Darren wasn’t naturally inclined to the sciences, but he’d tried. His biggest achievement was introducing Purcell to his brilliant friend. Justin had an amazing idea about creating portable Deus Vis so Crescents could leave the Field for extended periods of time. He only needed funding, a facility in which to work, and privacy. Purcell offered him all for a cut of the tremendous profits they would reap. Perhaps Miami would be less crowded and less dangerous if Crescents could leave. Gone were the days when they numbered in the hundreds, when the different classes remained separate rather than interbreeding and muddying the purity of their bloodlines.

Justin’s goals centered on offering freedom rather than gaining notoriety or profit. Purcell suspected Darren garnered a sense of importance from being associated with the project.

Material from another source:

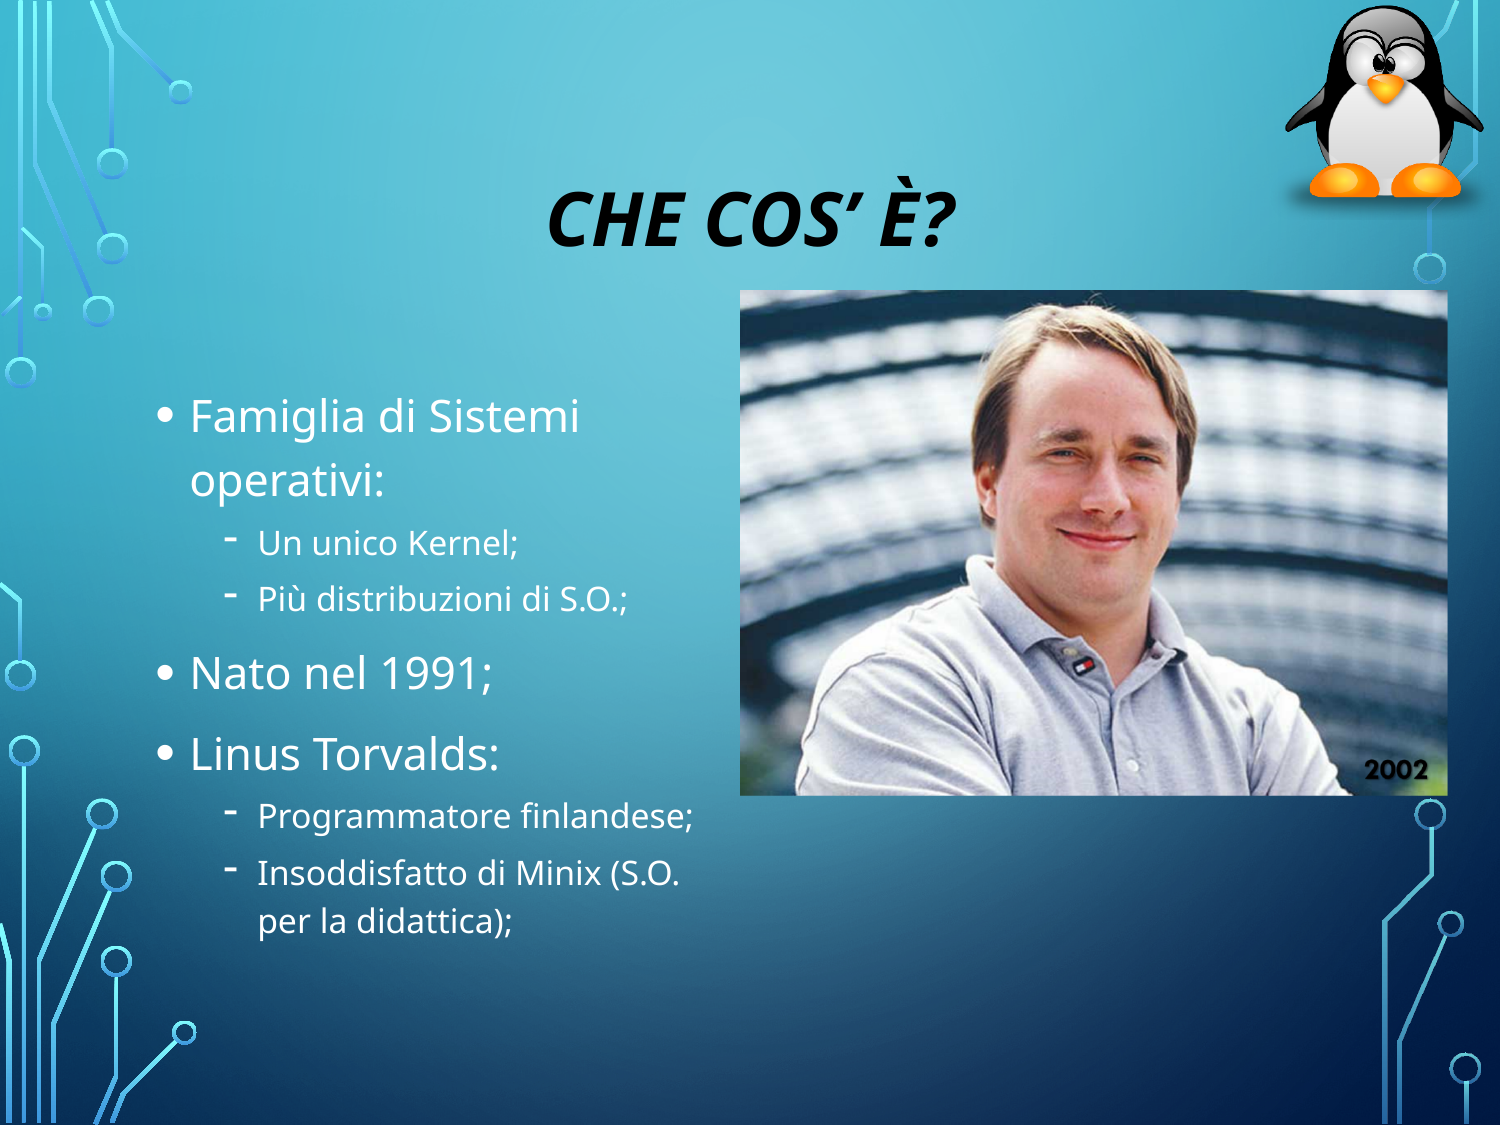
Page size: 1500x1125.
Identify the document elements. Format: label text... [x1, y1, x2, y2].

When Justin’s last version disturbed the Deus Vis, he took a step back to re-evaluate his process. Fallon had felt the disturbance on the godly plane and saw it as a way to gain their freedom. That he and the other two gods in the notorious Tryah needed Purcell was an even bigger rush of power. Suddenly Purcell was infused with a higher purpose. Not only helping gods but also finding a more permanent way to clear out many of the Crescents. He had used financial incentives, including a yacht, to push Justin to continue. Brom’s vision of mass death proved that they were on the right track, but it frightened Justin into destroying all of his research and prototypes.